| Problem |
Transcribe the portion of the essay on epistemic precaution between "I have discussed" and "an epistemic sense.", inclusive.

| Extract |

I have discussed the TTC approach in food toxicology in order to demonstrate that scientists should be guided by precautionary principles when they develop models and risk assessment tools that are used in decision-making. That is to say that precaution should also play a role as an epistemic principle and not merely as a decision rule. The TTC was used as a negative example in this respect. Because the approach does not provide even a qualitative assessment of potential negative consequences of its application, it fails the requirements of precaution in an epistemic sense.

Following Sprenger (2012), I have argued that epistemic precaution is related to model robustness. Taking a precautionary attitude as a scientist means to build robust models. Model robustness cannot be universally defined. Epistemic robustness in climate science is not the same as epistemic robustness in high-energy particle physics. In the context of the TTC, robustness would mean taking into account potential negative health effects coming from low-dose chemicals in the environment, even if the existence and the potential mechanisms of these effects are a matter of ongoing research. The TTC fails to do so. Scientists who argue in favour of the TTC are not acting precautiously in an epistemic sense, because they use the insufficiency of our knowledge regarding low-dose, non-monotonic, or mixture effects as a justification for ignoring them in the risk assessment. A large-scale application of the TTC would lead to a deregulation of a vast number of low-dose chemicals in our food products despite the fact that we do not know what their potential health effects are. The TTC therefore serves special groups interests more than it serves the public good. The precautionary alternative would be to regulate the use and emission of chemical substances with unknown toxicity in our food products and food contact materials until science proves their safety beyond reasonable doubt.

Although the discussion in this paper had a strong focus on toxicology, the claim that precaution should be applied at the level of model building holds for other disciplines too, in particular if they have consequences for decision-making. In the case of food toxicology, the decision-relevant implications are obvious. In other fields of science, such as physics, engineering, or economics, these might be less immediate. Nevertheless, the same holds for scientists working in those fields: they too should consider and communicate the potential negative consequences of the application of their models even if the occurrence of those consequences is uncertain. This should already be done while the models are being developed, and not only when they are applied by decision-makers.

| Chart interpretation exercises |
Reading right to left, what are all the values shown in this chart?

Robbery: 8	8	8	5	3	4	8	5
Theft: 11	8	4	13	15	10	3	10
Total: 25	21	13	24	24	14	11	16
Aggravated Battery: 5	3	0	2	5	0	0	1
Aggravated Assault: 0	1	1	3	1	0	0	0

| Output of the exercise |
I have discussed the TTC approach in food toxicology in order to demonstrate that scientists should be guided by precautionary principles when they develop models and risk assessment tools that are used in decision-making. That is to say that precaution should also play a role as an epistemic principle and not merely as a decision rule. The TTC was used as a negative example in this respect. Because the approach does not provide even a qualitative assessment of potential negative consequences of its application, it fails the requirements of precaution in an epistemic sense.